In the study, surgeons at New York University Langone Health transplanted a pig kidney and the same animal's thymus gland into a 57-year-old man with glioblastoma who had been declared brain-dead at the hospital. The study was published in Nature.
Studying xenotransplants (organs from other species) in brain-dead individuals gives researchers more extensive details about how a transplanted organ is working and how the recipient's immune system is reacting than is possible with living patients. But until now, xenotransplant studies in decedents have been short, ending one or two weeks after the surgery.
"In our study, we obtained an unprecedented number of tissue, blood, and fluid samples from the recipient, allowing us to monitor immunological changes over time and identify ways to improve the success of xenotransplantation," says Megan Sykes, director of the Columbia Center for Translational Immunology, one of the study's co-leaders who developed the thymus-kidney strategy.
Pig thymus reduces rejection
Over the past three decades, Sykes and her colleagues have studied how to train a transplant recipient's immune system to tolerate a donated organ, including xenotransplants.
In animal studies, Sykes and her team have found that transplanting tissue from a donor's thymus—which teaches immune cells to distinguish between native and foreign tissue—along with the replacement organ reduces the immune attack on the donated organ, producing remarkable long-term results.
The approach also seemed to work in the decedent.
"Our analyses suggested that the transplanted pig thymus may have helped to restrain the recipient's immune system from attacking the kidney."
The thymus also may have prevented a dangerous loss of proteins from the body, which has hampered xenotransplants in living patients. "One of the kidney's jobs is to keep proteins in the body and prevent their release into urine," Sykes says. "With the thymo-kidney transplant, we saw no evidence of this complication."
Attack by recipient's immune system still a challenge
Despite the calming presence of the pig thymus, Sykes's analyses found immunological challenges that still need to be addressed to improve long-term outcomes with xenotransplants.
One month after transplantation, a rejection episode that was thought to be caused by antibodies occurred. However, studies in the Sykes lab implicated the recipient's own T cells that existed before the transplant in attacking the pig kidney. The rejection episode was successfully treated by temporarily eliminating the recipient's T cells.
The researchers also found new antibodies directed against the donor organ after the transplant, but not against the pig antigens predicted to pose a problem (and which have been edited by some xenotransplant developers).
"These antibodies are directed at other unknown pig antigens, and I think it will be really important to identify them to improve future xenotransplants," Sykes says.
Minimal gene editing required
The pig kidney transplanted in this study had been genetically edited to eliminate the alpha-gal sugar molecule on pig organs, wich causes immediate rejection when the organs are transplanted into humans.
Though some suppliers have made many other genetic modifications to pig organs to lower the risk of rejection, the minimally edited organ performed surprisingly well for two months.

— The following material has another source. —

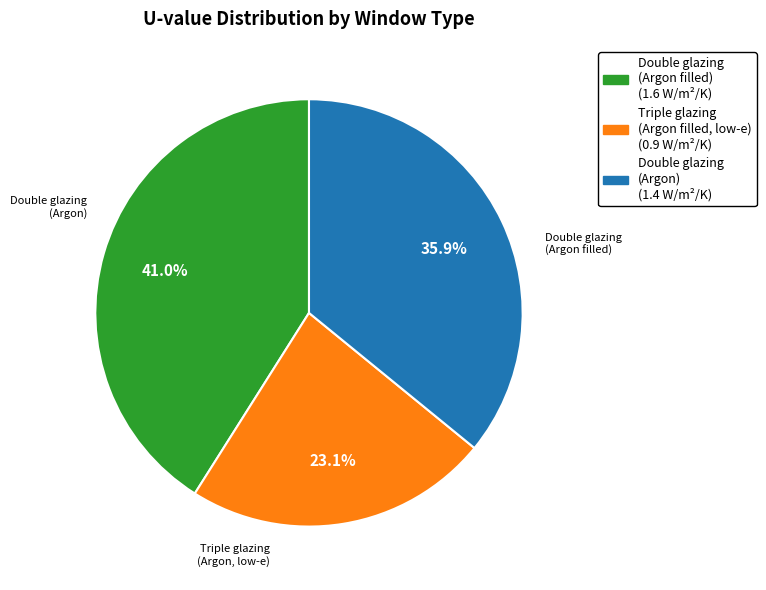

Is there any slice that represents more than half of the pie?

No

"At two months, the kidney was still functioning fine with no major problems," Sykes says. "It suggests that extensive genetic editing of the donor pig organ may not be as important as controlling the response from the patient's pre-existing T cells in recipients who do not have high levels of antibodies before the transplant."

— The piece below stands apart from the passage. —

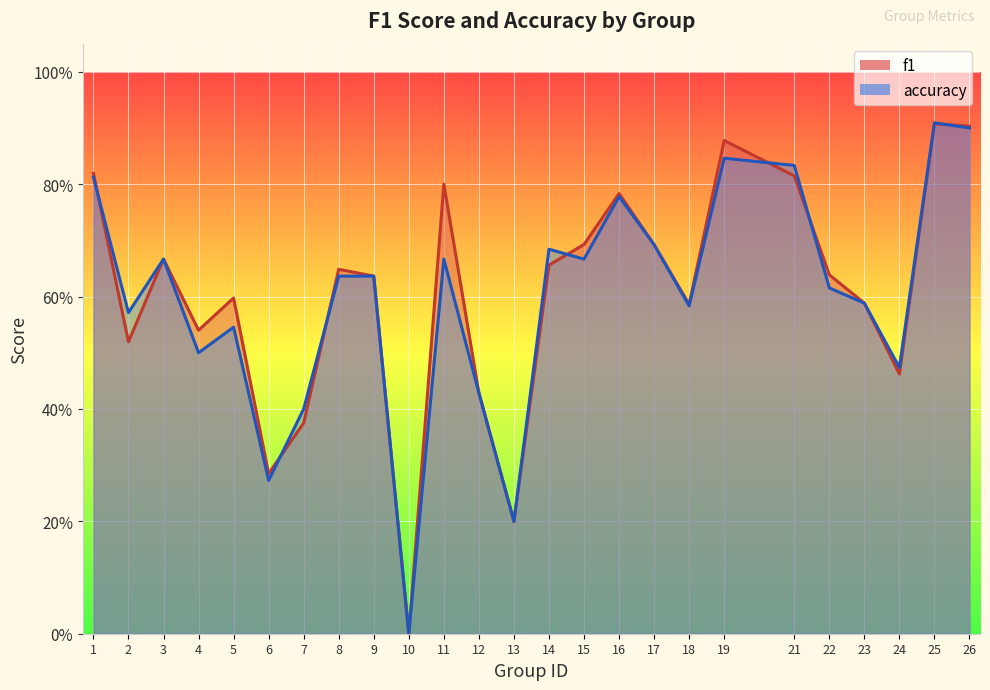

Which category has the highest value in the accuracy series?

25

Minimally edited pig organs are also easier to produce, promising a greater supply for patients than more rarefied pig organs.
Future directions
Though results from decedent studies may not apply to all xenotransplants in living recipients, there is a need to continue such studies. "Additional studies in decedents can help us improve xenotransplants," Sykes says.
"But it is a big sacrifice on the part of the family, and they must ultimately decide when the study stops. The family of the recipient in this study was very generous. What we've learned has been invaluable and will help us advance the science of xenotransplantation."
Additional information
The study, "Physiology and immunology of pig-to-human decedent kidney xenotransplant," by Robert A Montgomery and Jeffrey M. Stern, et al., was published in Nature on Nov. 13.